Not only is this fun, it’s a necessity for realism. One of my constant truisms is, “The hallmark of reality is that it is complex”. Pretty much everything in the real world has a fractal level of detail; if something is simple, even on close inspection, that’s a good sign that it doesn’t exist in the real world. Little unexpected details are one of the best ways to show that something is real. (This always reminds me of the ‘commode story’ from the movie Reservoir Dogs — warning: very NSFW!).

To achieve a fractal level of detail, there needs to be a broadly predictable pattern, while still having small details that are surprising and interesting. If you’re the worldbuilder, or the GM, how do you generate small contradictions?

A major way is to get player suggestions. Playing something like Microscope or The Quiet Year always generates a ton of interestingly unexpected details. This is because the worldbuilding is shared out, and because different people are pulling those expectations in different directions. This can also work in a much more traditional game: Ask the players what makes this little village exceptional, or ask one player to come up with a reason why this NPC is unusual for a blacksmith.

Random rolling can work, but this can make it very tempting to do nothing but random rolling. (Drop tables and wandering monster charts are but two examples of this kind of thing.) This quickly tilts the balance from “interestingly unexpected” to “a complete mess that makes players have no idea what’s happening”. So I tend to be pretty cautious about approaching it that way.

My main way: just think of what would exist by the rules, and tweak one element a little. Find a third way.

I’ve also embraced slight mistakes made in play. There’s one town in Calteir that’s named Chaegrae. However, one time when I was telling some players about it, I misremembered and called it “Chaebrae”. This became a little bit of a running joke, but also a bit of linguistic variety: the town had, at some point along the line, acquired another common pronunciation. Canonically, Chaegrae is now frequently called “Chaebrae” by Westerners, due to an ancient misunderstanding. A nice way to harness a poor memory for purposes of worldbuilding!
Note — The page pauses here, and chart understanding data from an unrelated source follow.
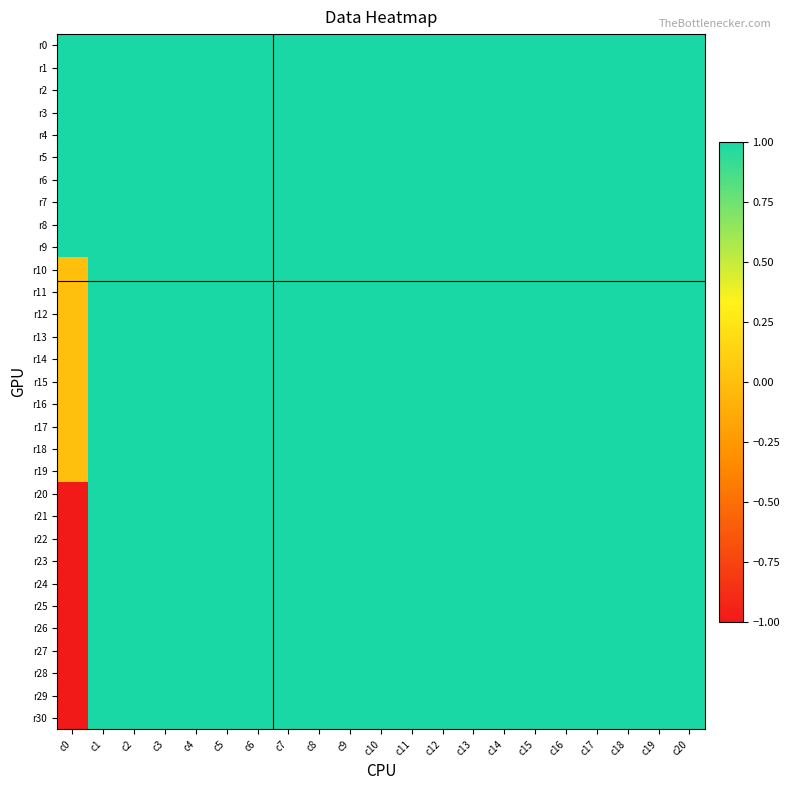

Reading left to right, extract all data points from this chart.

r0: c0=1.0	c1=1.0	c2=1.0	c3=1.0	c4=1.0	c5=1.0	c6=1.0	c7=1.0	c8=1.0	c9=1.0	c10=1.0	c11=1.0	c12=1.0	c13=1.0	c14=1.0	c15=1.0	c16=1.0	c17=1.0	c18=1.0	c19=1.0	c20=1.0
r1: c0=1.0	c1=1.0	c2=1.0	c3=1.0	c4=1.0	c5=1.0	c6=1.0	c7=1.0	c8=1.0	c9=1.0	c10=1.0	c11=1.0	c12=1.0	c13=1.0	c14=1.0	c15=1.0	c16=1.0	c17=1.0	c18=1.0	c19=1.0	c20=1.0
r2: c0=1.0	c1=1.0	c2=1.0	c3=1.0	c4=1.0	c5=1.0	c6=1.0	c7=1.0	c8=1.0	c9=1.0	c10=1.0	c11=1.0	c12=1.0	c13=1.0	c14=1.0	c15=1.0	c16=1.0	c17=1.0	c18=1.0	c19=1.0	c20=1.0
r3: c0=1.0	c1=1.0	c2=1.0	c3=1.0	c4=1.0	c5=1.0	c6=1.0	c7=1.0	c8=1.0	c9=1.0	c10=1.0	c11=1.0	c12=1.0	c13=1.0	c14=1.0	c15=1.0	c16=1.0	c17=1.0	c18=1.0	c19=1.0	c20=1.0
r4: c0=1.0	c1=1.0	c2=1.0	c3=1.0	c4=1.0	c5=1.0	c6=1.0	c7=1.0	c8=1.0	c9=1.0	c10=1.0	c11=1.0	c12=1.0	c13=1.0	c14=1.0	c15=1.0	c16=1.0	c17=1.0	c18=1.0	c19=1.0	c20=1.0
r5: c0=1.0	c1=1.0	c2=1.0	c3=1.0	c4=1.0	c5=1.0	c6=1.0	c7=1.0	c8=1.0	c9=1.0	c10=1.0	c11=1.0	c12=1.0	c13=1.0	c14=1.0	c15=1.0	c16=1.0	c17=1.0	c18=1.0	c19=1.0	c20=1.0
r6: c0=1.0	c1=1.0	c2=1.0	c3=1.0	c4=1.0	c5=1.0	c6=1.0	c7=1.0	c8=1.0	c9=1.0	c10=1.0	c11=1.0	c12=1.0	c13=1.0	c14=1.0	c15=1.0	c16=1.0	c17=1.0	c18=1.0	c19=1.0	c20=1.0
r7: c0=1.0	c1=1.0	c2=1.0	c3=1.0	c4=1.0	c5=1.0	c6=1.0	c7=1.0	c8=1.0	c9=1.0	c10=1.0	c11=1.0	c12=1.0	c13=1.0	c14=1.0	c15=1.0	c16=1.0	c17=1.0	c18=1.0	c19=1.0	c20=1.0
r8: c0=1.0	c1=1.0	c2=1.0	c3=1.0	c4=1.0	c5=1.0	c6=1.0	c7=1.0	c8=1.0	c9=1.0	c10=1.0	c11=1.0	c12=1.0	c13=1.0	c14=1.0	c15=1.0	c16=1.0	c17=1.0	c18=1.0	c19=1.0	c20=1.0
r9: c0=1.0	c1=1.0	c2=1.0	c3=1.0	c4=1.0	c5=1.0	c6=1.0	c7=1.0	c8=1.0	c9=1.0	c10=1.0	c11=1.0	c12=1.0	c13=1.0	c14=1.0	c15=1.0	c16=1.0	c17=1.0	c18=1.0	c19=1.0	c20=1.0
r10: c0=0.0	c1=1.0	c2=1.0	c3=1.0	c4=1.0	c5=1.0	c6=1.0	c7=1.0	c8=1.0	c9=1.0	c10=1.0	c11=1.0	c12=1.0	c13=1.0	c14=1.0	c15=1.0	c16=1.0	c17=1.0	c18=1.0	c19=1.0	c20=1.0
r11: c0=0.0	c1=1.0	c2=1.0	c3=1.0	c4=1.0	c5=1.0	c6=1.0	c7=1.0	c8=1.0	c9=1.0	c10=1.0	c11=1.0	c12=1.0	c13=1.0	c14=1.0	c15=1.0	c16=1.0	c17=1.0	c18=1.0	c19=1.0	c20=1.0
r12: c0=0.0	c1=1.0	c2=1.0	c3=1.0	c4=1.0	c5=1.0	c6=1.0	c7=1.0	c8=1.0	c9=1.0	c10=1.0	c11=1.0	c12=1.0	c13=1.0	c14=1.0	c15=1.0	c16=1.0	c17=1.0	c18=1.0	c19=1.0	c20=1.0
r13: c0=0.0	c1=1.0	c2=1.0	c3=1.0	c4=1.0	c5=1.0	c6=1.0	c7=1.0	c8=1.0	c9=1.0	c10=1.0	c11=1.0	c12=1.0	c13=1.0	c14=1.0	c15=1.0	c16=1.0	c17=1.0	c18=1.0	c19=1.0	c20=1.0
r14: c0=0.0	c1=1.0	c2=1.0	c3=1.0	c4=1.0	c5=1.0	c6=1.0	c7=1.0	c8=1.0	c9=1.0	c10=1.0	c11=1.0	c12=1.0	c13=1.0	c14=1.0	c15=1.0	c16=1.0	c17=1.0	c18=1.0	c19=1.0	c20=1.0
r15: c0=0.0	c1=1.0	c2=1.0	c3=1.0	c4=1.0	c5=1.0	c6=1.0	c7=1.0	c8=1.0	c9=1.0	c10=1.0	c11=1.0	c12=1.0	c13=1.0	c14=1.0	c15=1.0	c16=1.0	c17=1.0	c18=1.0	c19=1.0	c20=1.0
r16: c0=0.0	c1=1.0	c2=1.0	c3=1.0	c4=1.0	c5=1.0	c6=1.0	c7=1.0	c8=1.0	c9=1.0	c10=1.0	c11=1.0	c12=1.0	c13=1.0	c14=1.0	c15=1.0	c16=1.0	c17=1.0	c18=1.0	c19=1.0	c20=1.0
r17: c0=0.0	c1=1.0	c2=1.0	c3=1.0	c4=1.0	c5=1.0	c6=1.0	c7=1.0	c8=1.0	c9=1.0	c10=1.0	c11=1.0	c12=1.0	c13=1.0	c14=1.0	c15=1.0	c16=1.0	c17=1.0	c18=1.0	c19=1.0	c20=1.0
r18: c0=0.0	c1=1.0	c2=1.0	c3=1.0	c4=1.0	c5=1.0	c6=1.0	c7=1.0	c8=1.0	c9=1.0	c10=1.0	c11=1.0	c12=1.0	c13=1.0	c14=1.0	c15=1.0	c16=1.0	c17=1.0	c18=1.0	c19=1.0	c20=1.0
r19: c0=0.0	c1=1.0	c2=1.0	c3=1.0	c4=1.0	c5=1.0	c6=1.0	c7=1.0	c8=1.0	c9=1.0	c10=1.0	c11=1.0	c12=1.0	c13=1.0	c14=1.0	c15=1.0	c16=1.0	c17=1.0	c18=1.0	c19=1.0	c20=1.0
r20: c0=-1.0	c1=1.0	c2=1.0	c3=1.0	c4=1.0	c5=1.0	c6=1.0	c7=1.0	c8=1.0	c9=1.0	c10=1.0	c11=1.0	c12=1.0	c13=1.0	c14=1.0	c15=1.0	c16=1.0	c17=1.0	c18=1.0	c19=1.0	c20=1.0
r21: c0=-1.0	c1=1.0	c2=1.0	c3=1.0	c4=1.0	c5=1.0	c6=1.0	c7=1.0	c8=1.0	c9=1.0	c10=1.0	c11=1.0	c12=1.0	c13=1.0	c14=1.0	c15=1.0	c16=1.0	c17=1.0	c18=1.0	c19=1.0	c20=1.0
r22: c0=-1.0	c1=1.0	c2=1.0	c3=1.0	c4=1.0	c5=1.0	c6=1.0	c7=1.0	c8=1.0	c9=1.0	c10=1.0	c11=1.0	c12=1.0	c13=1.0	c14=1.0	c15=1.0	c16=1.0	c17=1.0	c18=1.0	c19=1.0	c20=1.0
r23: c0=-1.0	c1=1.0	c2=1.0	c3=1.0	c4=1.0	c5=1.0	c6=1.0	c7=1.0	c8=1.0	c9=1.0	c10=1.0	c11=1.0	c12=1.0	c13=1.0	c14=1.0	c15=1.0	c16=1.0	c17=1.0	c18=1.0	c19=1.0	c20=1.0
r24: c0=-1.0	c1=1.0	c2=1.0	c3=1.0	c4=1.0	c5=1.0	c6=1.0	c7=1.0	c8=1.0	c9=1.0	c10=1.0	c11=1.0	c12=1.0	c13=1.0	c14=1.0	c15=1.0	c16=1.0	c17=1.0	c18=1.0	c19=1.0	c20=1.0
r25: c0=-1.0	c1=1.0	c2=1.0	c3=1.0	c4=1.0	c5=1.0	c6=1.0	c7=1.0	c8=1.0	c9=1.0	c10=1.0	c11=1.0	c12=1.0	c13=1.0	c14=1.0	c15=1.0	c16=1.0	c17=1.0	c18=1.0	c19=1.0	c20=1.0
r26: c0=-1.0	c1=1.0	c2=1.0	c3=1.0	c4=1.0	c5=1.0	c6=1.0	c7=1.0	c8=1.0	c9=1.0	c10=1.0	c11=1.0	c12=1.0	c13=1.0	c14=1.0	c15=1.0	c16=1.0	c17=1.0	c18=1.0	c19=1.0	c20=1.0
r27: c0=-1.0	c1=1.0	c2=1.0	c3=1.0	c4=1.0	c5=1.0	c6=1.0	c7=1.0	c8=1.0	c9=1.0	c10=1.0	c11=1.0	c12=1.0	c13=1.0	c14=1.0	c15=1.0	c16=1.0	c17=1.0	c18=1.0	c19=1.0	c20=1.0
r28: c0=-1.0	c1=1.0	c2=1.0	c3=1.0	c4=1.0	c5=1.0	c6=1.0	c7=1.0	c8=1.0	c9=1.0	c10=1.0	c11=1.0	c12=1.0	c13=1.0	c14=1.0	c15=1.0	c16=1.0	c17=1.0	c18=1.0	c19=1.0	c20=1.0
r29: c0=-1.0	c1=1.0	c2=1.0	c3=1.0	c4=1.0	c5=1.0	c6=1.0	c7=1.0	c8=1.0	c9=1.0	c10=1.0	c11=1.0	c12=1.0	c13=1.0	c14=1.0	c15=1.0	c16=1.0	c17=1.0	c18=1.0	c19=1.0	c20=1.0
r30: c0=-1.0	c1=1.0	c2=1.0	c3=1.0	c4=1.0	c5=1.0	c6=1.0	c7=1.0	c8=1.0	c9=1.0	c10=1.0	c11=1.0	c12=1.0	c13=1.0	c14=1.0	c15=1.0	c16=1.0	c17=1.0	c18=1.0	c19=1.0	c20=1.0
There’s a whole class of ‘expectations’ that deserve to be contradicted constantly, of course. This is ‘expectations’ that fall fully into the realm of stereotype. Games where the only women are sexy minxes or sexless nuns; settings where non-white ethnicities are turned into orcs or goblins; societies in which trans people simply don’t exist. These are the kind of assumptions that some hail as ‘realistic’, even though the assumptions behind them and worlds they produce are anything but realistic. And of course, not only do these assumptions produce unrealistic worlds, they produce worlds that are pretty awful, too. So there are some ‘expectations’ in worldbuilding that deserve to be contradicted every chance you get.